Jenny, they all called her then. She was seventeen years old. Just. Her birthday had been celebrated only a few days earlier. She lay with her long skinny legs outstretched, back comfortably supported by an upturned kitchen chair from Angela Smith’s parents’ beach hut across the footpath leading to the cliffs. A copy of Cobbett’s Rural Rides was in her left hand, propped in the saucer hollow where her tummy would have been if she were not beanpole thin. Beanpole. They called her that sometimes. Jenny peered against the dazzling bright sun, no longer pretending to read, and kidded herself that if she hadn’t forgotten her sunglasses she would have finished several chapters by now. But the A-level syllabus had run half its course, and Jenny had first looked at her copy of Cobbett a year ago. Since then she had done little more than flick through the first couple of chapters and dismiss them as slow and tedious. Well aware of her lack of application, Jenny was resigned to having to rely on what she picked up in lectures — between daydreams.
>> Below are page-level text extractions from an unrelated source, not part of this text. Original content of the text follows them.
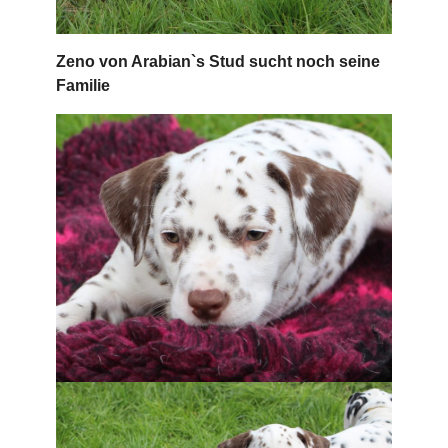
Zeno von Arabian`s Stud sucht noch seine
Familie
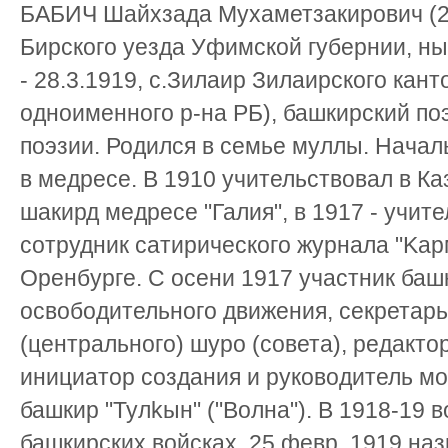
БАБИЧ Шайхзада Мухаметзакирович (2.
Бирского уезда Уфимской губернии, н
- 28.3.1919, с.Зилаир Зилаирского кан
одноименного р-на РБ), башкирский по
поэзии. Родился в семье муллы. Нача
в медресе. В 1910 учительствовал в Каз
шакирд медресе "Галия", в 1917 - учите
сотрудник сатирического журнала "Kарм
Оренбурге. С осени 1917 участник баш
освободительного движения, секретарь
(центрального) шуро (совета), редакто
инициатор создания и руководитель м
башкир "Тулkын" ("Волна"). В 1918-19 
башкирских войсках. 25 февр. 1919 наз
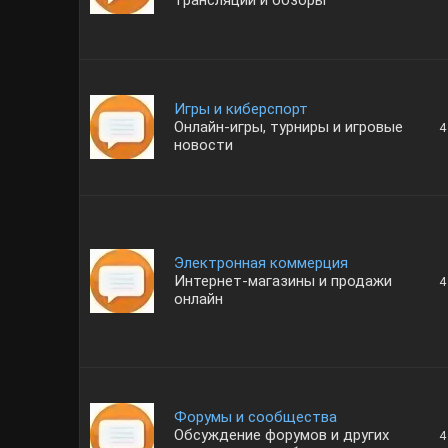
трансляции и обзоры
Игры и киберспорт
Онлайн-игры, турниры и игровые
4
новости
Электронная коммерция
Интернет-магазины и продажи
4
онлайн
Форумы и сообщества
Обсуждение форумов и других
4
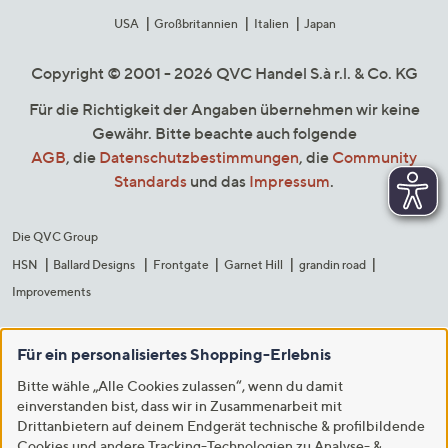
USA
Großbritannien
Italien
Japan
Copyright © 2001 - 2026 QVC Handel S.à r.l. & Co. KG
Für die Richtigkeit der Angaben übernehmen wir keine
Gewähr. Bitte beachte auch folgende
AGB
, die
Datenschutzbestimmungen
, die
Community
Standards
und das
Impressum
.
Die QVC Group
HSN
Ballard Designs
Frontgate
Garnet Hill
grandin road
Improvements
Für ein personalisiertes Shopping-Erlebnis
Bitte wähle „Alle Cookies zulassen“, wenn du damit
einverstanden bist, dass wir in Zusammenarbeit mit
Drittanbietern auf deinem Endgerät technische & profilbildende
Cookies und andere Tracking-Technologien zu Analyse- &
The book finally fell from her grasp. Eyes closed and smiling just a little, Jenny dreamed happily of her one heavy sexual encounter to date — with that young reporter on the Durraton Gazette. Deep within the magic world inside her head, she lay outstretched against his hard bony chest and ran her fingers through the fuzz of hair that she knew sprouted there. Mills and Boon by the seaside. She felt his strong fingers stroke her body, his lips pressed hard on her lips and anywhere else he cared to press them.
She was five-feet eleven-inches tall, and convinced that there was at least six inches too much of her. She moved with gawky awkwardness, she was painfully self-conscious, she longed to be five-foot nothing and shapely.
Boys just did not seem to notice her. She was too young to realise that they noticed all right but were too nervous and self-conscious themselves to pick on somebody who probably loomed several inches above them.
Then, two years earlier at an end of term school dance, that Durraton Gazette reporter, Mark Piddle, had taken her for a walk outside. Some walk. The dance had been arranged by staff at Jenny’s school and the local boys’ grammar school. Mark and his elder sister were there with their father, the vicar and school chaplain. The only drink provided was fruit punch. Mark spent the evening lacing his glass with illicit rum. Jenny, captivated by Mark since she’d first met him at Sunday school when she was eight — he was six years older and seemed very grown up — grasped the opportunity to renew an old acquaintance. As soon as she saw him again she realised how much she fancied him.
Mark was exceptionally tall, almost six-four, with broad shoulders and great rangy limbs, one of the very few men Jennifer would ever meet who could tower over her. It was not just his size that made that possible. Marcus was a towering personality in every sense. The power of his physical presence was always remarkable, even when he was a very young man. And the strength of his will was such that it seemed to reach out and bend you towards it. Jennifer always felt that with him. She suspected that she experienced it from those earliest Sunday-school days. At the school dance it seemed, to the now fifteen-year-old Jenny, more tangible than ever. She felt as if a spell had been cast over her. Mark was a stunning-looking young man, but his effect on her went far beyond the near perfect beauty of his appearance, although that in itself was devastating enough.